Hash Table and Hash Function:
We created a hash function, mapping a Board object (a board in the game) to a value. This value mod n, n being the number of threads, is its index into the TSPriorityQueue, mapping to a priority queue. Since our hash function is randomized, the neighbors of a node are likely to be hashed into different priority queues. This increases communication between threads and balances load among the priority queues. Along with the vector of priority queues, we also have a vector of hash tables. Each priority queue is paired with a hash table, and a hash table contains the Board objects that have been pushed into its matching priority queue. This avoids creating duplicate Board objects to represent the same board arrangement.

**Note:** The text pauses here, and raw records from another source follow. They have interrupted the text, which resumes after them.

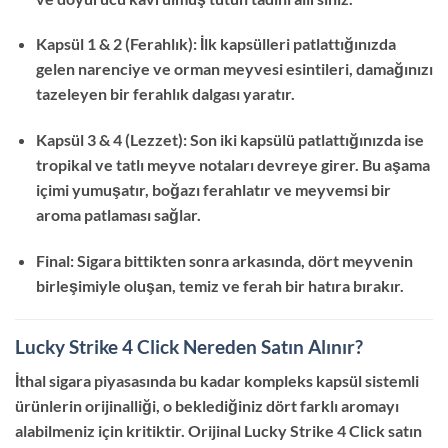
Kapsül 1 & 2 (Ferahlık): İlk kapsülleri patlattığınızda
gelen narenciye ve orman meyvesi esintileri, damağınızı
tazeleyen bir ferahlık dalgası yaratır.
Kapsül 3 & 4 (Lezzet): Son iki kapsülü patlattığınızda ise
tropikal ve tatlı meyve notaları devreye girer. Bu aşama
içimi yumuşatır, boğazı ferahlatır ve meyvemsi bir
aroma patlaması sağlar.
Final: Sigara bittikten sonra arkasında, dört meyvenin
birleşimiyle oluşan, temiz ve ferah bir hatıra bırakır.
Lucky Strike 4 Click Nereden Satın Alınır?
İthal sigara piyasasında bu kadar kompleks kapsül sistemli
ürünlerin orijinalliği, o beklediğiniz dört farklı aromayı
alabilmeniz için kritiktir. Orijinal Lucky Strike 4 Click satın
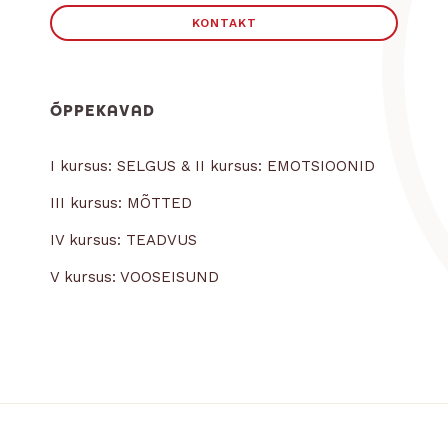
KONTAKT
ÕPPEKAVAD
I kursus: SELGUS & II kursus: EMOTSIOONID
III kursus: MÕTTED
IV kursus: TEADVUS
V kursus: VOOSEISUND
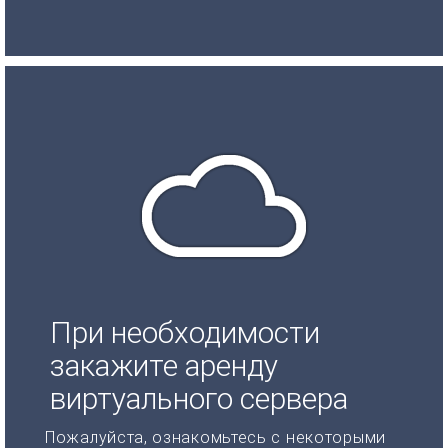
При необходимости
закажите аренду
виртуального сервера
Пожалуйста, ознакомьтесь с некоторыми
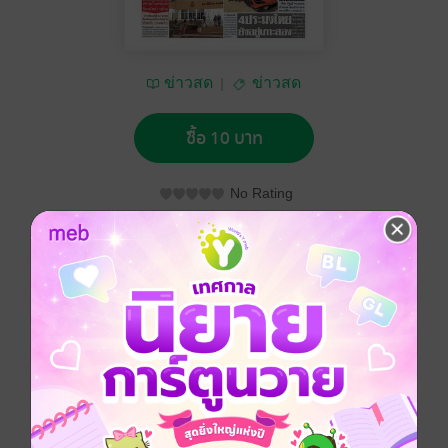
ข่าวสด
ข่าวสด
ซื้อ 10 บาท
No Rating
อยากได้
ซื้อเป็นของขวัญ
ติดตาม
แชร์
หนังสือพิมพ์ข่าวสด วันเสาร์ที่ 7 ธันวาคม พ.ศ.2567
ประเภทไฟล์
pdf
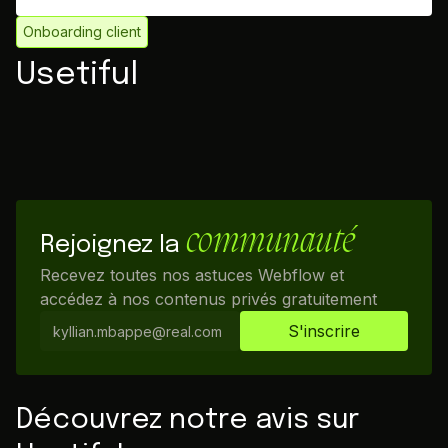
Onboarding client
Usetiful
communauté
Rejoignez la
Recevez toutes nos astuces Webflow et
accédez à nos contenus privés gratuitement
Découvrez notre avis sur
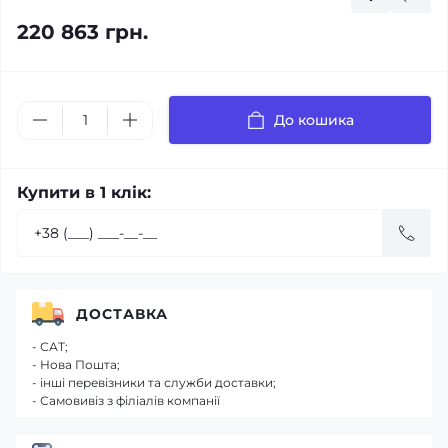
220 863 грн.
До кошика
Купити в 1 клік:
ДОСТАВКА
- САТ;
- Нова Пошта;
- інші перевізники та служби доставки;
- Самовивіз з філіалів компанії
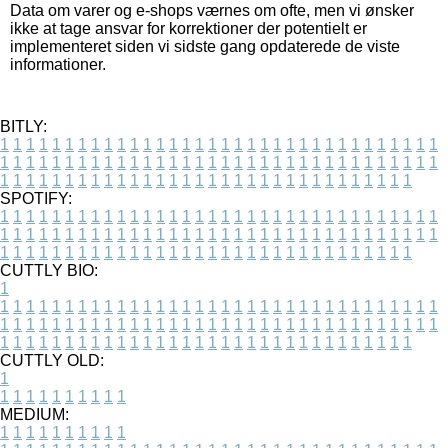
Data om varer og e-shops værnes om ofte, men vi ønsker
ikke at tage ansvar for korrektioner der potentielt er
implementeret siden vi sidste gang opdaterede de viste
informationer.
BITLY:
1
1
1
1
1
1
1
1
1
1
1
1
1
1
1
1
1
1
1
1
1
1
1
1
1
1
1
1
1
1
1
1
1
1
1
1
1
1
1
1
1
1
1
1
1
1
1
1
1
1
1
1
1
1
1
1
1
1
1
1
1
1
1
1
1
1
1
1
1
1
1
1
1
1
1
1
1
1
1
1
1
1
1
1
1
1
1
1
1
1
1
1
1
1
1
1
1
1
1
1
SPOTIFY:
1
1
1
1
1
1
1
1
1
1
1
1
1
1
1
1
1
1
1
1
1
1
1
1
1
1
1
1
1
1
1
1
1
1
1
1
1
1
1
1
1
1
1
1
1
1
1
1
1
1
1
1
1
1
1
1
1
1
1
1
1
1
1
1
1
1
1
1
1
1
1
1
1
1
1
1
1
1
1
1
1
1
1
1
1
1
1
1
1
1
1
1
1
1
1
1
1
1
1
1
CUTTLY BIO:
1
1
1
1
1
1
1
1
1
1
1
1
1
1
1
1
1
1
1
1
1
1
1
1
1
1
1
1
1
1
1
1
1
1
1
1
1
1
1
1
1
1
1
1
1
1
1
1
1
1
1
1
1
1
1
1
1
1
1
1
1
1
1
1
1
1
1
1
1
1
1
1
1
1
1
1
1
1
1
1
1
1
1
1
1
1
1
1
1
1
1
1
1
1
1
1
1
1
1
1
1
CUTTLY OLD:
1
1
1
1
1
1
1
1
1
1
1
MEDIUM:
1
1
1
1
1
1
1
1
1
1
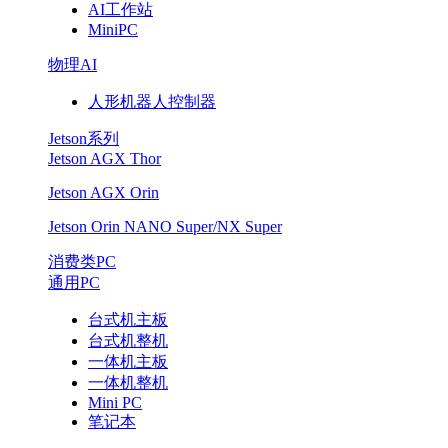
AI工作站
MiniPC
物理AI
人形机器人控制器
Jetson系列
Jetson AGX Thor
Jetson AGX Orin
Jetson Orin NANO Super/NX Super
消费类PC
通用PC
台式机主板
台式机整机
一体机主板
一体机整机
Mini PC
笔记本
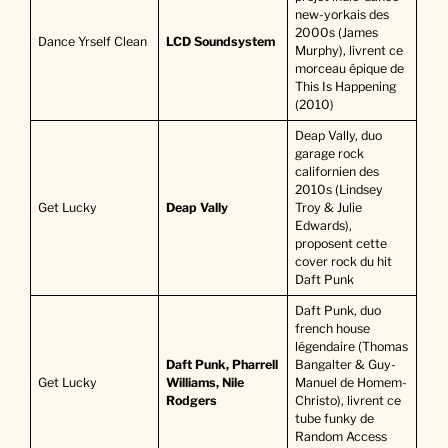
new-yorkais des
2000s (James
Dance Yrself Clean
LCD Soundsystem
Murphy), livrent ce
morceau épique de
This Is Happening
(2010)
Deap Vally, duo
garage rock
californien des
2010s (Lindsey
Get Lucky
Deap Vally
Troy & Julie
Edwards),
proposent cette
cover rock du hit
Daft Punk
Daft Punk, duo
french house
légendaire (Thomas
Daft Punk, Pharrell
Bangalter & Guy-
Get Lucky
Williams, Nile
Manuel de Homem-
Rodgers
Christo), livrent ce
tube funky de
Random Access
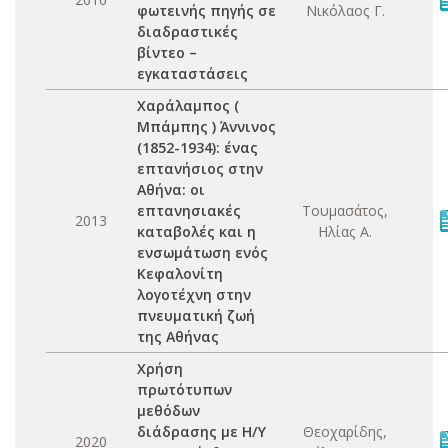
φωτεινής πηγής σε
Νικόλαος Γ.
διαδραστικές
βίντεο –
εγκαταστάσεις
Χαράλαμπος (
Μπάμπης ) Άννινος
(1852-1934): ένας
επτανήσιος στην
Αθήνα: οι
επτανησιακές
Τουμασάτος,
2013
καταβολές και η
Ηλίας Α.
ενσωμάτωση ενός
Κεφαλονίτη
λογοτέχνη στην
πνευματική ζωή
της Αθήνας
Χρήση
πρωτότυπων
μεθόδων
διάδρασης με Η/Υ
Θεοχαρίδης,
2020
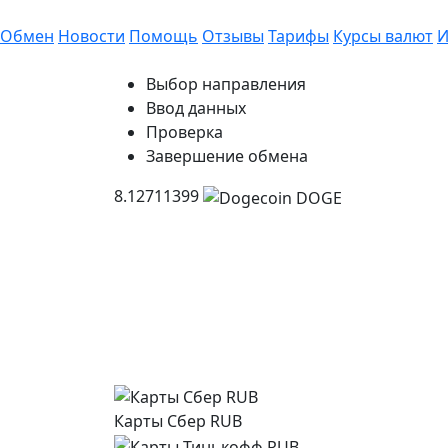
Обмен
Новости
Помощь
Отзывы
Тарифы
Курсы валют
И
Выбор направления
Ввод данных
Проверка
Завершение обмена
8.12711399
Карты Сбер RUB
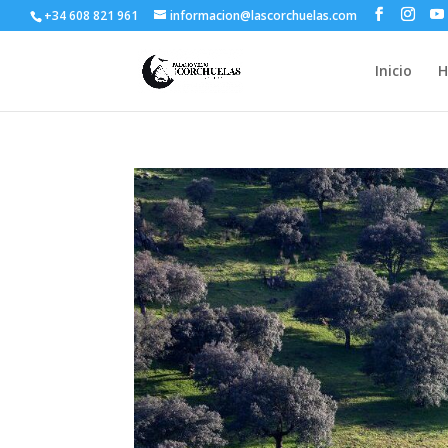
+34 608 821 961
informacion@lascorchuelas.com
Inicio
H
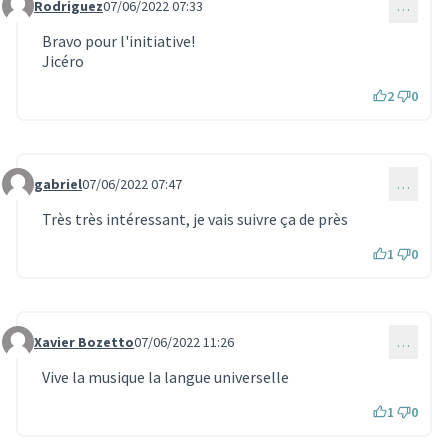
Rodriguez
07/06/2022 07:33
…
Commentaire 1640
Bravo pour l'initiative!
Jicéro
2
0
gabriel
07/06/2022 07:47
…
Commentaire 1641
Très très intéressant, je vais suivre ça de près
1
0
Xavier Bozetto
07/06/2022 11:26
…
Commentaire 1642
Vive la musique la langue universelle
1
0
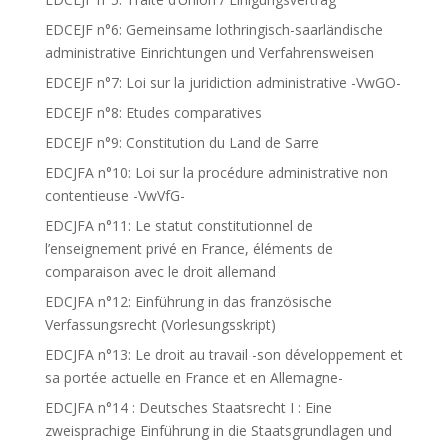
EDCEJF n°6: Gemeinsame lothringisch-saarländische
administrative Einrichtungen und Verfahrensweisen
EDCEJF n°7: Loi sur la juridiction administrative -VwGO-
EDCEJF n°8: Etudes comparatives
EDCEJF n°9: Constitution du Land de Sarre
EDCJFA n°10: Loi sur la procédure administrative non
contentieuse -VwVfG-
EDCJFA n°11: Le statut constitutionnel de
l’enseignement privé en France, éléments de
comparaison avec le droit allemand
EDCJFA n°12: Einführung in das französische
Verfassungsrecht (Vorlesungsskript)
EDCJFA n°13: Le droit au travail -son développement et
sa portée actuelle en France et en Allemagne-
EDCJFA n°14 : Deutsches Staatsrecht I : Eine
zweisprachige Einführung in die Staatsgrundlagen und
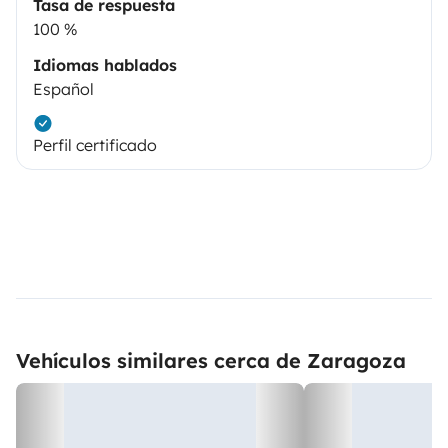
Tasa de respuesta
100 %
Idiomas hablados
Español
Perfil certificado
Vehículos similares cerca de Zaragoza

Ensuring Optimality of Solution:
Our parallel version saw speed-up; however, we wished to ensure optimality of the solution outputted. The sequential A* was optimal, because it pushed nodes in monotonically ascending order. Therefore, if we pop the goal state, we are assured that the key value seen is the lowest possible key value. However, this is not guaranteed when using multiple threads. For example, thread 0 could pop off a goal state with key value of 100. At the same time, thread 5 could pop off another node with key value of 50. This node could then lead to the goal state with a lower key value than 100. To solve this issue, we replicated assignment 4 and created a handle-tick function. This function would check if the goal state has been expanded and, if so, compares its key value to the global minimum of TSPriorityQueue. If the goal state's key value is smaller, then we are assured no smaller path to the goal state exists.

Further Optimization
In our parallel implementation, each thread is mapped to a single priority queue. However, we wished to further lower contention and increase flexibility. We made further optimizations by increasing the number of priority queues through an integer "multiplier". Therefore, we would create multiplier number of priority queues for each thread, rather than 1 per.

Results

Runtime

Figure 1: To produce this graph, we ran 3 files, each with a 4x4 board input. We compared our sequential baseline with our parallel version, varying the number of threads used. We ran this code on the GHC machines, which has 8 hyperthreaded cores. The initial increase in execution time (between sequential and 2-threaded versions) could be due to large overhead in spawning threads. As thread count increases, execution time significantly decreases.

Speedup

Figure 2: This displays the same data as Figure 1. On the y-axis, we plot speed-up, rather than execution time. The 16-threaded version sees 2x speed-up compared to the sequential version.

Runtime Optimized

Figure 3: This graph runs the same files as before. All factors are constant, except we utilize 128 priority queues per thread, rather than 1 per. We chose 128 after meticulous testing. Too few priority queues results in contention, whereas too many priority queues is wasteful of memory. Compared to Figure 1, there is a sharper decrease in execution time, with the 16-threaded version taking significantly less time.

Speedup Optimized

Figure 4: This displays the same data as Figure 3, plotting speed-up rather than execution time. Recall that with 1 priority queue per thread, we achieved a 2x speedup. With the increase in priority queues, we achieve a 5-6x speedup. This optimization was very successful.

Challenges
When developing our implementation, we discovered the C++ library does not support an "update" function for priority queues. Therefore, in order to modify the key value of an element in the queue, we must delete the element and insert again with the updated key value. To circumvent this issue, we created our own implementation of a priority queue, supporting the insert operation. We also implemented a thread-safe data structure, consisting of a vector of coarse-grained priority queues.

It was difficult to create an efficient, load-balanced hash function. Initially, our parallel version did not see great speed-up. We discovered this was a result of a poor hash function, resulting in load imbalance and low speed-up.

References
The algorithm for parallelization and ensuring optimality was created by ourselves.

Distribution of Work
Equal work was done by each group member.